Furthermore, the study population was rather heterogeneous and comprised patients with central, peripheral or combined central/peripheral vertigo, derived from a great variability of possible vestibular disorders. In case of known aetiologies, treatment of the underlying vestibular disorder(s) would certainly be the best possible therapy option. However, causal treatment is often not possible due to the complexity of the underlying pathologies, together with often unavailable suitable equipment or appropriate otoneurological tests, which makes unambiguous differential diagnoses and subsequent more specific treatment regularly difficult [34, 35]. Therefore, symptomatic treatment is all the more important, either as the only therapy option in case of unknown aetiology or as supportive therapy in addition to specific treatment in case of known aetiologies. The fixed combination reduces vertigo symptoms through regulation of vestibular signal transmission, largely independent of the underlying vestibular disorder. In case of peripheral vestibular disorders, however, any treatment with antivertigo drugs should avoid impairment of spontaneous improvement of the patients’ condition due to central compensation processes. Centrally active and potentially sedating antivertigo drugs, such as dimenhydrinate, are known to depress CNS compensatory mechanisms and are thus expected to detrimentally affect vestibular compensation. Although the fixed combination contains dimenhydrinate, albeit in a distinctly lower dose than usually given in monotherapy, it showed no adverse effect on compensation in patients with unilateral vestibular neuritis, when compared to betahistine, a nonsedating drug that may even enhance vestibular compensation [20].

Due to these inherent problems regarding aetiology and treatment of vestibular disorders, a rapid and effective symptomatic treatment of the patients‘ vertigo complaints is of primary concern, in order to facilitate daily activities and enable suitable rehabilitation measures. This fact holds especially for the elderly with often multifactorial disorders, who are subjected to a high risk of falls with potentially serious injuries, and increased rates of morbidity and mortality [7, 8]. In this context, although the findings reported here for a relatively heterogeneous patient population should be interpreted with caution, they may largely mirror the situation in daily clinical practice.
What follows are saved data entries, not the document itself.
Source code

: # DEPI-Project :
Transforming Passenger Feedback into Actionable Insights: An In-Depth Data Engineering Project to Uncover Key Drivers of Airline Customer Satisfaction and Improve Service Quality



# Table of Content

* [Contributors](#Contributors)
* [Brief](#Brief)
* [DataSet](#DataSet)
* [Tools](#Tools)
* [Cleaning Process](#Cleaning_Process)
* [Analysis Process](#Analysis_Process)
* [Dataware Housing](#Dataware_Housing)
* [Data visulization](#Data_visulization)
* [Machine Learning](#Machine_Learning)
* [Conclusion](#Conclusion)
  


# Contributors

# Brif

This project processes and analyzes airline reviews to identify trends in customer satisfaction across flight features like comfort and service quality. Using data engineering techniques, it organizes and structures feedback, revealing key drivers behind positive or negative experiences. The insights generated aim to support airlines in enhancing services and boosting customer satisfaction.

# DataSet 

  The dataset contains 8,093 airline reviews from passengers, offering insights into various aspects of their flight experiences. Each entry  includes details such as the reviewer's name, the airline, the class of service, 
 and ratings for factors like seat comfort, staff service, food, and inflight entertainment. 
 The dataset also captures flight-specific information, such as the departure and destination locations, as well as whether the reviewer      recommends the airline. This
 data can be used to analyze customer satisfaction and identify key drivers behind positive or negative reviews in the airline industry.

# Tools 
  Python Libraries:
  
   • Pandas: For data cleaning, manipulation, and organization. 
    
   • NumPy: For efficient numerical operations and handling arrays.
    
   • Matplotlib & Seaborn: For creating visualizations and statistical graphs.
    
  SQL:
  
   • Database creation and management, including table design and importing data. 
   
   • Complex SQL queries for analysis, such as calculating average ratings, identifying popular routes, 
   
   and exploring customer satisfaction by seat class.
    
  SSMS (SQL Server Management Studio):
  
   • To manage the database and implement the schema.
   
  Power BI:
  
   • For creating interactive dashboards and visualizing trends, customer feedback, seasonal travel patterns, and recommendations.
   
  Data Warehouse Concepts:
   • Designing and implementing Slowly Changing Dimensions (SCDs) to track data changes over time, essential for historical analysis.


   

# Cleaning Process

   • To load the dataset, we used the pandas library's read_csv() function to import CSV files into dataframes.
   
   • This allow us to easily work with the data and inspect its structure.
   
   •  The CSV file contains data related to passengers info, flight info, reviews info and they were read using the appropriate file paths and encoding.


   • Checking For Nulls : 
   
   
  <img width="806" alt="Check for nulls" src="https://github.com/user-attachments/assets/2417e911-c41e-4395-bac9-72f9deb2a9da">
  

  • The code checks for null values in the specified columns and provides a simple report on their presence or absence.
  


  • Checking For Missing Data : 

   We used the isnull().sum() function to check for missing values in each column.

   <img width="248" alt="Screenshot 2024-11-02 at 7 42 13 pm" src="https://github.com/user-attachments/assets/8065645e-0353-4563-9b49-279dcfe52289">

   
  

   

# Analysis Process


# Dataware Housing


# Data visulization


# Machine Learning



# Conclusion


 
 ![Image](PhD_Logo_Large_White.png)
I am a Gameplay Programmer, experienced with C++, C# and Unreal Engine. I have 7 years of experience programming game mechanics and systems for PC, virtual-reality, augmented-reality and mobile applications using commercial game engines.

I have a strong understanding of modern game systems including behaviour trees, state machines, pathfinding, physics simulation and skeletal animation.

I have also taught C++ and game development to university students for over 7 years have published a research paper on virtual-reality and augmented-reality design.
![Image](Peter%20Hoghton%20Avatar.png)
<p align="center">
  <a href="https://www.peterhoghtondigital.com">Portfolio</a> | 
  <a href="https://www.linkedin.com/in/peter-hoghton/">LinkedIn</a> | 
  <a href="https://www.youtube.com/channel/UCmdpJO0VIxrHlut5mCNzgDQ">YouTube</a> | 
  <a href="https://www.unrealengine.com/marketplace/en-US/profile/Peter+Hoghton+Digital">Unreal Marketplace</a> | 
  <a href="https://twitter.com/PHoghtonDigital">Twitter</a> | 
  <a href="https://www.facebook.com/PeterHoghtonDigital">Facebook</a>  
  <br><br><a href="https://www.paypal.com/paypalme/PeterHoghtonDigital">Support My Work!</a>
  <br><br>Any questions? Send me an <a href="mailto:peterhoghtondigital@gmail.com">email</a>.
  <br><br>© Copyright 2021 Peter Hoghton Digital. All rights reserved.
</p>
All treatments were well tolerated, based on an overall low incidence of adverse events, only few patients who discontinued the study because of AEs, as well as the patients‘ and investigators' tolerability ratings. A total of 55 patients (6.9%) reported 75 non-serious AEs, and 19 patients (2.4%) discontinued the study prematurely because of AEs. Nearly 95% of the patients (cinnarizine/dimenhydrinate group: 97.9%) rated the tolerability of the study medications as either “good” or “very good”.

5 Conclusions

The present meta-analysis provides further evidence that treatment with the fixed combination of cinnarizine and dimenhydrinate leads to an effective and clinically meaningful improvement of vertigo, together with good tolerability, in patients suffering from vertigo due to various kinds of vestibular disorders. It can therefore be regarded as a useful and even superior therapeutic alternative to other currently used antivertigo drugs.